| | | Puerto Vallarta Real Estate | November 2008
Mexico's Most Distinguished 20th-Century Architect Built a Masterly Home All His Own Jeanne Claire van Ryzin - Austin American-Statesman go to original
| Now a museum open for tours, Casa Luis Barragán is a must-see destination in Mexico City for aficionados of modern architecture and design. | | Mexico City - Tucked away on a dead-end street in the modest Tacubaya neighborhood of this sprawling, bustling mega-metropolis lies an overlooked treasure of modern architecture.
The home and studio of famed Mexican architect Luis Barragán has perhaps an appropriately unpretentious exterior, nicely in step with the surrounding low-scale buildings housing small-scale shops, residences and light industries.
But inside, beyond the almost stark plastered concrete façade, is a showplace for Barragán's ingenious use of color and form, light and shadow and his inventive play between inside and out.
Now a museum open for tours, Casa Luis Barragán is a must-see destination in Mexico City for aficionados of modern architecture and design. In 2004, the museum - preserved complete with the architect's furnishings and artwork as he had it when he died in 1988 - was named a UNESCO World Heritage site, taking its place on a roster of notable international cultural sites.
Recipient of the 1980 Pritzker Architecture Prize (often called the Nobel Prize of architecture), Barragán believed that a house should function as a refuge from the outside world. "Any work of architecture which does not express serenity is a mistake," he once wrote. And like other homes of great architects, Barragán's reads as something of an autobiography - an eloquent manifesto in concrete where his ideas on design and on living are perfectly expressed and understood.
Born in 1902 in Guadalajara to a well-off family with a large ranch, Barragán first trained in engineering and only later taught himself architectural skills. In the 1920s, he embarked on the first of many trips to Europe, traveling and studying extensively in France and Spain. In Paris, Barragán studied for a while with Le Corbusier, the pioneering Swiss architect who espoused a sleek, minimalist machine-inspired aesthetic that came to be known as the International Style because of its repudiation of regional design influences. "A house is a machine for living in," Le Corbusier famously proclaimed.

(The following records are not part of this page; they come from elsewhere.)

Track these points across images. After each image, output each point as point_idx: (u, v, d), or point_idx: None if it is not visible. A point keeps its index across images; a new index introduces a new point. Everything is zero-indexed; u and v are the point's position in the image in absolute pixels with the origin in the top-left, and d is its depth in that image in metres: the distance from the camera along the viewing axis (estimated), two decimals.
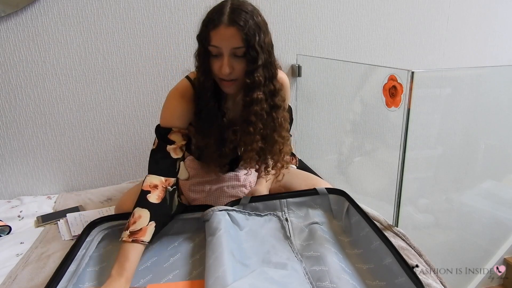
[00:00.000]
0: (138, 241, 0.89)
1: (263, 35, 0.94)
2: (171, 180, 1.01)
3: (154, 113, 1.71)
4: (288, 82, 1.17)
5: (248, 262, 0.89)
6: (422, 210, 2.01)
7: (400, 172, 1.19)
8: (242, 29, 0.90)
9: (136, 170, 1.77)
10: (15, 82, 1.51)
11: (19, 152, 1.59)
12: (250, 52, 0.92)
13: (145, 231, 0.91)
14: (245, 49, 0.92)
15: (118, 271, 0.85)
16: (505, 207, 2.15)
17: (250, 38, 0.91)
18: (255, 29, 0.92)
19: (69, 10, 1.49)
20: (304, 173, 1.34)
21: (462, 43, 2.18)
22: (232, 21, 0.90)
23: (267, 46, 0.97)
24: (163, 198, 0.97)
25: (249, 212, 1.09)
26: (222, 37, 0.91)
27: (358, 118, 1.99)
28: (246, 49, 0.92)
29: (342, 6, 1.86)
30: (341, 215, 1.09)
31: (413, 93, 1.10)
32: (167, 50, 1.65)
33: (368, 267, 0.90)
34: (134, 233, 0.90)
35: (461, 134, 2.09)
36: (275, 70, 1.02)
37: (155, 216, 0.94)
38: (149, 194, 0.96)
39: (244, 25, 0.90)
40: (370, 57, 2.00)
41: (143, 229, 0.91)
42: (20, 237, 1.24)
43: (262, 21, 0.95)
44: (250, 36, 0.91)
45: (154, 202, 0.95)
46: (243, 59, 0.94)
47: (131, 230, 0.90)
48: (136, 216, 0.93)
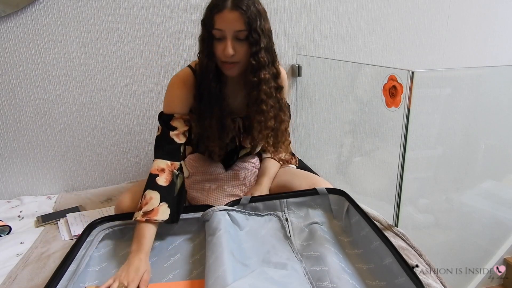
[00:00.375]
0: (151, 221, 0.96)
1: (263, 21, 1.02)
2: (176, 164, 1.07)
3: (154, 113, 1.71)
4: (286, 76, 1.23)
5: (248, 262, 0.89)
6: (422, 210, 2.01)
7: (400, 172, 1.19)
8: (244, 13, 0.97)
9: (136, 170, 1.77)
10: (15, 82, 1.51)
11: (19, 152, 1.59)
12: (252, 35, 1.00)
13: (157, 212, 0.97)
14: (247, 33, 0.99)
15: (136, 246, 0.93)
16: (505, 207, 2.15)
17: (252, 22, 0.98)
18: (256, 14, 0.99)
19: (69, 10, 1.50)
20: (304, 172, 1.34)
21: (462, 43, 2.18)
22: (235, 6, 0.97)
23: (267, 31, 1.05)
24: (170, 181, 1.04)
25: (249, 212, 1.09)
26: (225, 20, 0.98)
27: (358, 118, 1.99)
28: (248, 32, 0.99)
29: (342, 6, 1.86)
30: (341, 215, 1.09)
31: (413, 93, 1.10)
32: (167, 50, 1.65)
33: (368, 267, 0.90)
34: (147, 213, 0.97)
35: (461, 134, 2.09)
36: (275, 55, 1.11)
37: (165, 197, 1.00)
38: (157, 177, 1.02)
39: (247, 9, 0.97)
40: (370, 57, 2.00)
41: (154, 210, 0.97)
42: (20, 237, 1.24)
43: (262, 9, 1.03)
44: (252, 20, 0.98)
45: (162, 184, 1.02)
46: (245, 42, 1.01)
47: (144, 211, 0.97)
48: (147, 197, 0.99)
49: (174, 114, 1.09)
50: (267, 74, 1.07)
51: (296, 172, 1.34)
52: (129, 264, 0.89)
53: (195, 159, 1.32)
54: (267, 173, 1.29)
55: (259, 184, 1.25)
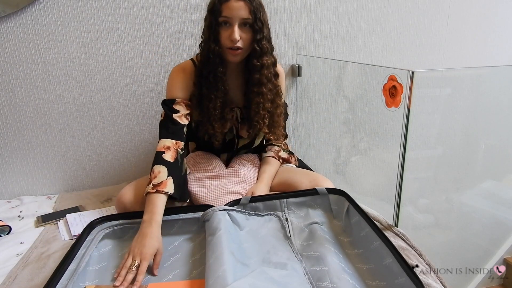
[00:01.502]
0: (161, 192, 1.01)
1: (264, 13, 1.14)
2: (181, 144, 1.14)
3: (154, 113, 1.71)
4: (283, 73, 1.33)
5: (248, 262, 0.89)
6: (422, 210, 2.01)
7: (400, 172, 1.19)
8: (250, 3, 1.08)
9: (136, 170, 1.77)
10: (15, 82, 1.51)
11: (19, 152, 1.60)
12: (256, 23, 1.10)
13: (166, 184, 1.03)
14: (252, 20, 1.10)
15: (148, 216, 0.97)
16: (505, 207, 2.15)
17: (256, 12, 1.09)
18: (259, 5, 1.11)
19: (69, 10, 1.50)
20: (304, 170, 1.36)
21: (462, 43, 2.18)
22: None
23: (267, 23, 1.16)
24: (175, 158, 1.10)
25: (249, 212, 1.09)
26: (232, 9, 1.08)
27: (358, 118, 1.99)
28: (253, 20, 1.10)
29: (342, 6, 1.86)
30: (341, 215, 1.09)
31: (413, 93, 1.10)
32: (167, 50, 1.65)
33: (368, 267, 0.90)
34: (156, 185, 1.02)
35: (461, 134, 2.09)
36: (273, 46, 1.21)
37: (171, 173, 1.06)
38: (164, 154, 1.09)
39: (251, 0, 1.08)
40: (370, 57, 2.00)
41: (163, 182, 1.03)
42: (20, 237, 1.25)
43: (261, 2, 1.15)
44: (256, 10, 1.09)
45: (169, 160, 1.08)
46: (250, 30, 1.12)
47: (154, 183, 1.03)
48: (156, 171, 1.05)
49: (176, 99, 1.18)
50: (269, 60, 1.18)
51: (297, 170, 1.36)
52: (142, 236, 0.93)
53: (196, 157, 1.33)
54: (268, 171, 1.30)
55: (260, 182, 1.26)
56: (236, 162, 1.34)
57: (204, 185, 1.23)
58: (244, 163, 1.33)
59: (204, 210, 1.05)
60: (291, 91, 1.89)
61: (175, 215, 1.07)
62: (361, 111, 1.97)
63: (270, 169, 1.31)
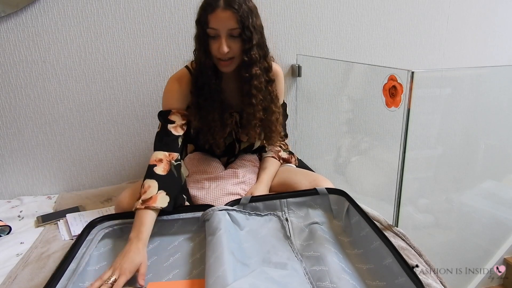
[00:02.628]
0: (150, 207, 0.98)
1: (255, 18, 1.07)
2: (174, 155, 1.11)
3: (154, 113, 1.70)
4: (282, 73, 1.29)
5: (248, 261, 0.89)
6: (422, 210, 2.01)
7: (400, 172, 1.19)
8: (237, 12, 1.01)
9: (136, 170, 1.77)
10: (15, 82, 1.51)
11: (19, 152, 1.59)
12: (245, 32, 1.05)
13: (155, 199, 1.00)
14: (240, 30, 1.04)
15: (135, 234, 0.95)
16: (505, 207, 2.15)
17: (244, 20, 1.03)
18: (248, 12, 1.04)
19: (69, 10, 1.50)
20: (304, 170, 1.35)
21: (462, 43, 2.18)
22: (227, 5, 1.01)
23: (259, 27, 1.10)
24: (169, 170, 1.07)
25: (249, 212, 1.09)
26: (219, 19, 1.02)
27: (358, 118, 1.99)
28: (241, 30, 1.04)
29: (342, 6, 1.86)
30: (341, 215, 1.09)
31: (413, 93, 1.10)
32: (167, 50, 1.65)
33: (368, 267, 0.90)
34: (145, 201, 0.99)
35: (461, 134, 2.09)
36: (267, 50, 1.17)
37: (163, 186, 1.03)
38: (155, 167, 1.06)
39: (239, 8, 1.02)
40: (370, 57, 2.00)
41: (153, 197, 1.00)
42: (20, 237, 1.25)
43: (253, 6, 1.08)
44: (244, 18, 1.03)
45: (160, 173, 1.05)
46: (239, 39, 1.06)
47: (143, 199, 1.00)
48: (146, 186, 1.03)
49: (171, 110, 1.16)
50: (258, 70, 1.12)
51: (296, 170, 1.36)
52: (125, 253, 0.90)
53: (194, 159, 1.33)
54: (268, 172, 1.30)
55: (259, 182, 1.26)
56: (235, 162, 1.34)
57: (203, 186, 1.23)
58: (243, 164, 1.33)
59: (204, 209, 1.05)
60: (291, 91, 1.89)
61: (175, 215, 1.07)
62: (361, 111, 1.97)
63: (270, 169, 1.31)
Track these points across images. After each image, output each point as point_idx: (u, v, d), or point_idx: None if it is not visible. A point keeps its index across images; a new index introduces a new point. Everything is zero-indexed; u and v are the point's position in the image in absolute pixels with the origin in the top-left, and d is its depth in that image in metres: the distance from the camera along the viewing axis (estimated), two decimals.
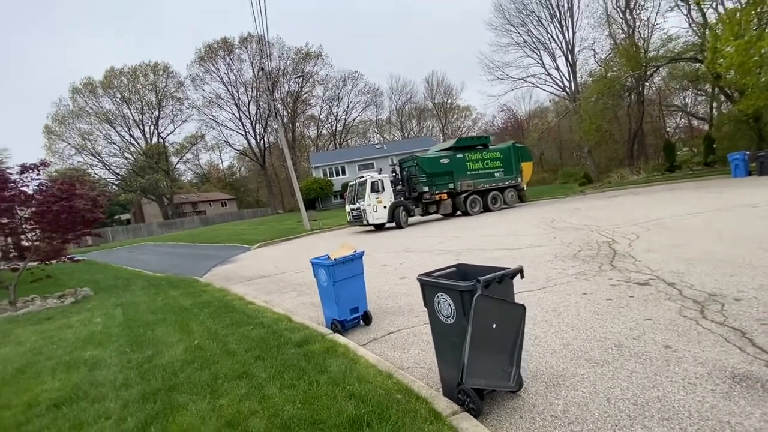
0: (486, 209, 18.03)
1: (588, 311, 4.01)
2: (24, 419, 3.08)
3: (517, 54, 40.66)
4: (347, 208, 17.58)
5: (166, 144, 55.85)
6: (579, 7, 32.46)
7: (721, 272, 4.55)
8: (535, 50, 34.58)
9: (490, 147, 19.48)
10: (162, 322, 5.55)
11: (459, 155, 17.90)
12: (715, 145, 23.19)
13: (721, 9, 19.92)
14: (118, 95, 51.27)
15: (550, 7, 32.64)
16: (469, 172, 17.88)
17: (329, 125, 62.80)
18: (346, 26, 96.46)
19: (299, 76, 52.88)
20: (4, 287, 8.53)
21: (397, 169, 18.26)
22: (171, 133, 57.56)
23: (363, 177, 16.83)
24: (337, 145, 61.06)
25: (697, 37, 23.09)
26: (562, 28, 32.74)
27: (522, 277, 2.67)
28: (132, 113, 52.92)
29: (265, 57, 40.63)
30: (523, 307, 2.59)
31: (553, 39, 33.45)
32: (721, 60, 16.74)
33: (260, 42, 43.81)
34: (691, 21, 24.15)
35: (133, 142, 54.10)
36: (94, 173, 49.81)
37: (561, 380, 2.80)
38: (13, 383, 3.90)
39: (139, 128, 54.23)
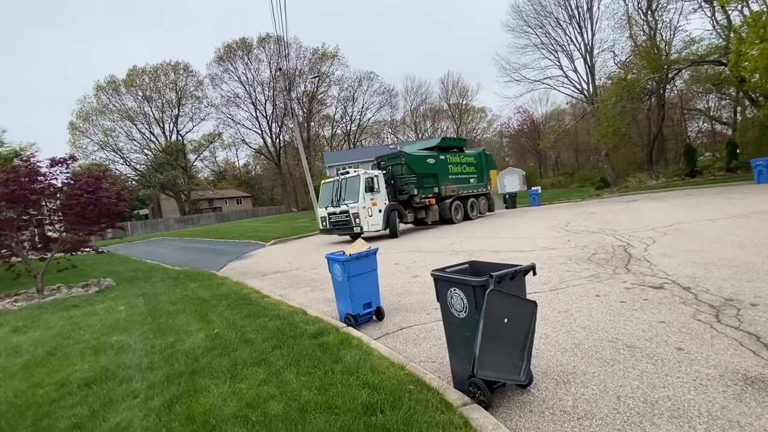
0: (466, 217, 16.75)
1: (600, 313, 4.02)
2: (57, 396, 3.28)
3: (535, 55, 40.58)
4: (323, 212, 14.16)
5: (185, 141, 57.12)
6: (599, 8, 32.08)
7: (739, 278, 4.50)
8: (553, 52, 34.15)
9: (465, 151, 18.13)
10: (182, 311, 5.75)
11: (442, 156, 16.37)
12: (738, 151, 22.55)
13: (746, 11, 19.41)
14: (140, 93, 52.70)
15: (568, 8, 32.21)
16: (450, 176, 16.42)
17: (344, 125, 63.19)
18: (363, 27, 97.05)
19: (315, 77, 53.36)
20: (32, 276, 8.93)
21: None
22: (190, 131, 58.79)
23: (352, 172, 13.81)
24: (351, 145, 61.38)
25: (721, 39, 22.54)
26: (580, 30, 32.28)
27: (534, 274, 2.73)
28: (153, 111, 54.32)
29: (283, 57, 41.19)
30: (534, 303, 2.65)
31: (572, 41, 32.99)
32: (746, 63, 16.31)
33: (278, 42, 44.44)
34: (715, 23, 23.59)
35: (153, 139, 55.54)
36: (116, 169, 51.27)
37: (571, 377, 2.85)
38: (44, 364, 4.13)
39: (159, 126, 55.60)
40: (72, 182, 9.06)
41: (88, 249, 10.08)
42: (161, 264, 13.63)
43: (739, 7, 19.73)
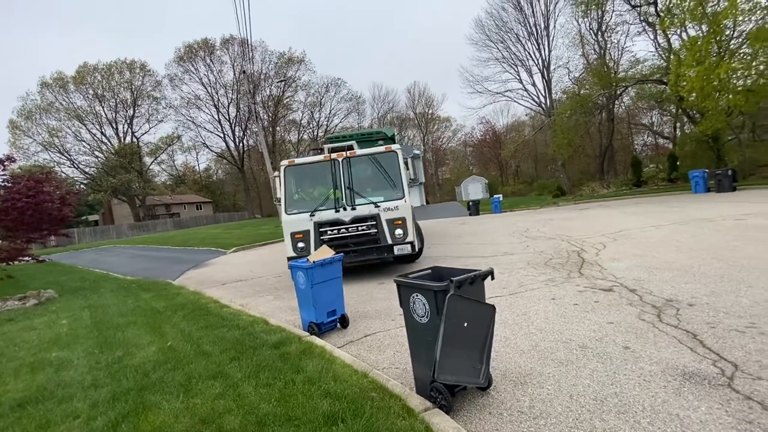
0: None
1: (556, 315, 4.20)
2: None
3: (496, 69, 42.22)
4: (302, 221, 7.20)
5: (140, 144, 54.16)
6: (555, 27, 33.96)
7: (678, 280, 4.86)
8: (513, 66, 35.84)
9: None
10: (133, 324, 5.41)
11: None
12: (678, 163, 24.53)
13: (684, 36, 21.26)
14: (91, 92, 49.41)
15: (527, 25, 34.00)
16: None
17: (310, 130, 62.40)
18: (331, 34, 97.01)
19: (281, 81, 52.53)
20: None
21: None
22: (146, 132, 55.85)
23: (358, 148, 7.73)
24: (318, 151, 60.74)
25: (662, 60, 24.50)
26: (538, 46, 34.09)
27: (492, 278, 2.81)
28: (105, 111, 51.06)
29: (247, 60, 40.29)
30: (493, 307, 2.72)
31: (530, 56, 34.79)
32: (684, 83, 17.79)
33: (243, 44, 43.47)
34: (657, 45, 25.65)
35: (105, 140, 52.11)
36: (62, 171, 47.59)
37: (528, 378, 2.94)
38: None
39: (112, 127, 52.37)
40: (9, 185, 8.33)
41: (27, 258, 9.30)
42: (111, 273, 12.77)
43: (678, 31, 21.59)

Barragán took Le Corbusier's theories to heart - though not completely. As is evident in his Mexico City home and studio, which he built in 1947, Barragán's mature style brilliantly wove together modern minimalism with traditional Mexican architectural influences. His synthesis of modern sensibilities with vernacular elements - remembered from his childhood on his family's ranch - evolved into a signature style all its own that has been greatly influential, especially on contemporary Mexican architecture.
At about 3,500 square feet, Casa Luis Barragán functioned as both the architect's home and his professional studio; two separate street entrances lead to the living quarters and professional space. Today, the vestibule of the studio serves as a gathering place for guided tours, with a small office off the vestibule now a bookstore stocked with volumes by and about Barragán and architecture in general. (There is an illustrated English-language guide to Casa Luis Barragán available for 150 pesos, or about $12.)
Step inside the foyer of the residence, and immediately Barragán's style announces itself. A saturated magenta wall casts a pink glow onto walls in plain whitewash. Raw volcanic stone floor tiles and unadorned carved volcanic stone stairs contrast in their rugged simplicity with a large gilt square of a minimalist painting that hangs on the landing.
Indeed, throughout the house the same symphony of stark contrasts continues. Moments of bright colors - pink, yellow, orange - balance against swaths of simple whitewashed walls. Plain wood or stone floors become stages for sophisticated minimalist furniture and sumptuous art objects.
An equally sophisticated sense of blending inside and outside is apparent as you journey into the living room. Barragán believed the garden was just as important as the building itself. Hence, double-height windows open to the garden, making the outdoors into an extension of the house and architecture.
That Barragán was able to synthesize such disparate elements and ideas - color and the absence of color, inside and outside, rugged natural materials and sleek artificial forms, modernism and tradition - into a unified whole distinguishes the architect's singular mark on 20th-century architecture. And through its many intriguing spaces, Casa Luis Barragán reveals that genius.